I recently read a headline joyously proclaiming that “50 is the new 40!”
“Cool!” I thought while wondering how a discussion about turkey shooting yardages had found its way into a weekly news magazine.
Of course, the article wasn’t about turkeys, but rather how the 21st century approach to aging is that in mind, body and spirit, you’re only as old as you feel, or something like that. While I certainly hope that’s true, and as much as I’ve already tired of the “this is the new that” cliché, I can’t help but apply it to turkey hunting by asking, seriously: Is 50 yards the new 40 yards?
First, a disclaimer: I don’t think it does our sport or our reputation as hunters any good to encourage long-distance shots at turkeys. But what’s long distance? I don’t know, and that’s the point of asking the question. It’s not a simple one to answer because, as a friend often replies when I ask him what I think is a simple question: “Well, there are two ways of looking at that.” Which is his way of avoiding answering me.
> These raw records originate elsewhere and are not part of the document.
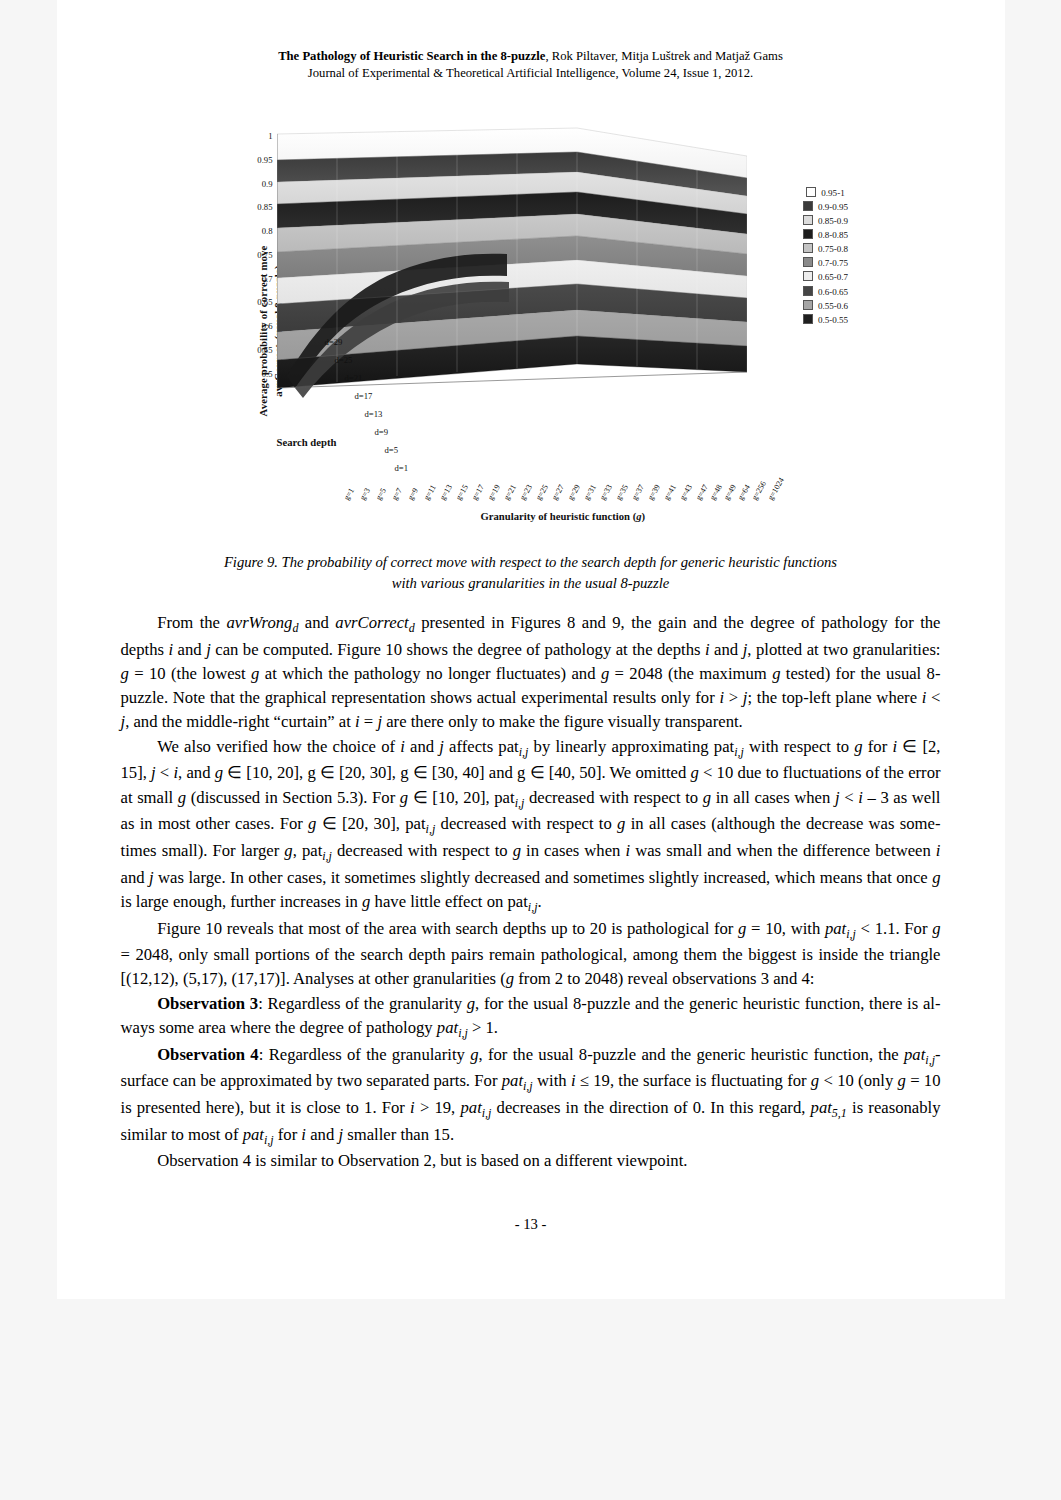The Pathology of Heuristic Search in the 8-puzzle, Rok Piltaver, Mitja Luštrek and Matjaž Gams
Journal of Experimental & Theoretical Artificial Intelligence, Volume 24, Issue 1, 2012.
Average probability of correct move
avrCorrectd(usual 8 puzzle)
1 0.95 0.9 0.85 0.8 0.75 0.7 0.65 0.6 0.55 0.5
0.95-1
0.9-0.95
0.85-0.9
0.8-0.85
0.75-0.8
0.7-0.75
0.65-0.7
0.6-0.65
0.55-0.6
0.5-0.55
Search depth
d=29 d=25 d=21 d=17 d=13 d=9 d=5 d=1
Granularity of heuristic function (g)
g=1 g=3 g=5 g=7 g=9 g=11 g=13 g=15 g=17 g=19 g=21 g=23 g=25 g=27 g=29 g=31 g=33 g=35 g=37 g=39 g=41 g=43 g=47 g=48 g=49 g=64 g=256 g=1024
Figure 9. The probability of correct move with respect to the search depth for generic heuristic functions with various granularities in the usual 8-puzzle
From the avrWrongd and avrCorrectd presented in Figures 8 and 9, the gain and the degree of pathology for the depths i and j can be computed. Figure 10 shows the degree of pathology at the depths i and j, plotted at two granularities: g = 10 (the lowest g at which the pathology no longer fluctuates) and g = 2048 (the maximum g tested) for the usual 8-puzzle. Note that the graphical representation shows actual experimental results only for i > j; the top-left plane where i < j, and the middle-right “curtain” at i = j are there only to make the figure visually transparent.
We also verified how the choice of i and j affects pati,j by linearly approximating pati,j with respect to g for i ∈ [2, 15], j < i, and g ∈ [10, 20], g ∈ [20, 30], g ∈ [30, 40] and g ∈ [40, 50]. We omitted g < 10 due to fluctuations of the error at small g (discussed in Section 5.3). For g ∈ [10, 20], pati,j decreased with respect to g in all cases when j < i – 3 as well as in most other cases. For g ∈ [20, 30], pati,j decreased with respect to g in all cases (although the decrease was sometimes small). For larger g, pati,j decreased with respect to g in cases when i was small and when the difference between i and j was large. In other cases, it sometimes slightly decreased and sometimes slightly increased, which means that once g is large enough, further increases in g have little effect on pati,j.
Figure 10 reveals that most of the area with search depths up to 20 is pathological for g = 10, with pati,j < 1.1. For g = 2048, only small portions of the search depth pairs remain pathological, among them the biggest is inside the triangle [(12,12), (5,17), (17,17)]. Analyses at other granularities (g from 2 to 2048) reveal observations 3 and 4:
Observation 3: Regardless of the granularity g, for the usual 8-puzzle and the generic heuristic function, there is always some area where the degree of pathology pati,j > 1.
Observation 4: Regardless of the granularity g, for the usual 8-puzzle and the generic heuristic function, the pati,j-surface can be approximated by two separated parts. For pati,j with i ≤ 19, the surface is fluctuating for g < 10 (only g = 10 is presented here), but it is close to 1. For i > 19, pati,j decreases in the direction of 0. In this regard, pat5,1 is reasonably similar to most of pati,j for i and j smaller than 15.
Observation 4 is similar to Observation 2, but is based on a different viewpoint.
- 13 -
But in this case, there really ARE two ways of looking at it: First, what are your self-imposed ethics regarding shooting distances? And second, what kind of performance is your gun and ammo capable of?
As I write this, there is quite a spirited debate raging about appropriate shooting distances in the Shooting portion of the Message Board on www.turkeyandturkeyhunting.com. While it makes for interesting reading, there can never be closure. One group approaches it from an ethical viewpoint and the other approaches from the hardware viewpoint.
There are gun-choke-load combinations that absolutely will kill a turkey at 70 yards. That’s fact. Therefore, the only question remaining is: Just because you CAN kill a turkey at 50 (or 60 or 70) yards, should you?
40? Says Who?
I think we would all agree that the closer you bring a turkey before pulling the trigger, the more exciting and rewarding the experience is. But that doesn’t have anything to do with ethics. That’s a personal choice. The ethical part comes into play when you try to stretch the limits of the capabilities of your shooting gear.
Somewhere along the line 40 yards became the ethical standard. You figured out how to call a turkey inside of that distance before you considered taking the shot. That’s probably because up until about a decade ago when manufacturers started supplying truly excellent turkey choke tubes and superior ammo (meaning shells that were designed for turkey-killing performance, and not simply stuffed with extra powder and pellets) it was tough to consistently get good patterns much beyond that distance.